Log corrections. If three viewers in one week need the same pronunciation fix, it belongs in the dictionary. If one viewer keeps buying messages that depend on breaking the voice, it belongs in moderation rules.
- Replay after a system mistake.
- Credit after a moderation or scene-state mistake.
- Reject if the message was intentionally unreadable or unsafe.
- Correct the dictionary before replaying the same line.
- Do not replay during privacy, reconnecting, sponsor, or guest-safe scenes.
Other resources
Use these references when connecting chat events, moderation decisions, browser-source audio, and paid TTS playback.
- Twitch Developers: Chat and Chatbots.
- Twitch Developers: EventSub subscription types.
- YouTube Live Streaming API: LiveChatMessages.

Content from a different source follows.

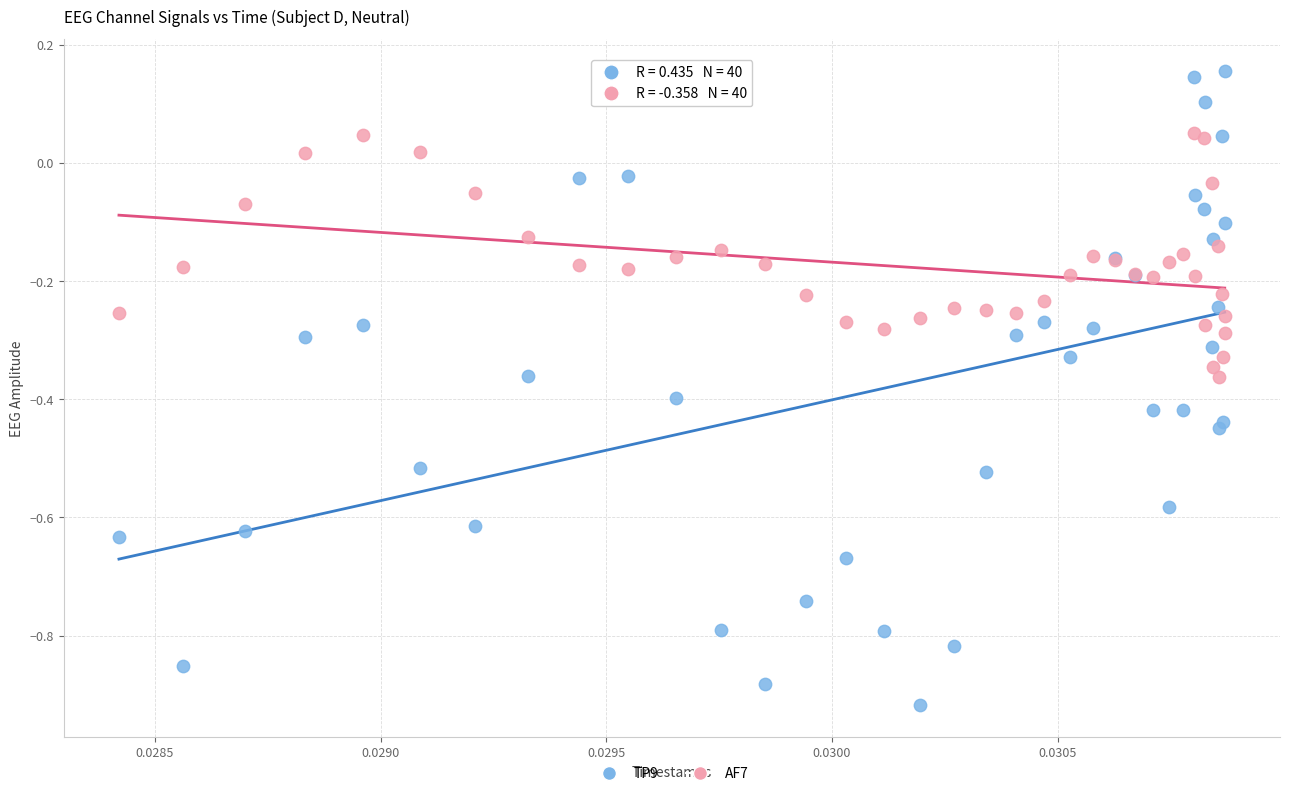

Which series reaches the minimum Y coordinate?

TP9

- YouTube Help: Moderate live chat.
- OBS Studio: Browser Source.
- StreamableBot features.
Quick answers
What is a TTS pronunciation dictionary?
It is a list of names, emotes, slang, replacements, and hold rules that tells the paid TTS workflow how text should be spoken or moderated before it plays on stream.
Should every viewer username get a pronunciation rule?
No. Add rules for frequent supporters, hard-to-read names, safety issues, and repeated mistakes. Too many stale rules make moderation slower.
Can a pronunciation dictionary replace moderation?
No. Pronunciation makes safe messages sound better. Moderation decides whether a message should become public audio at all.
Where does StreamableBot fit?
StreamableBot can keep paid TTS in a queue with modes, pronunciation fixes, moderator notes, replay rules, and OBS browser-source playback instead of sending raw text straight to audio.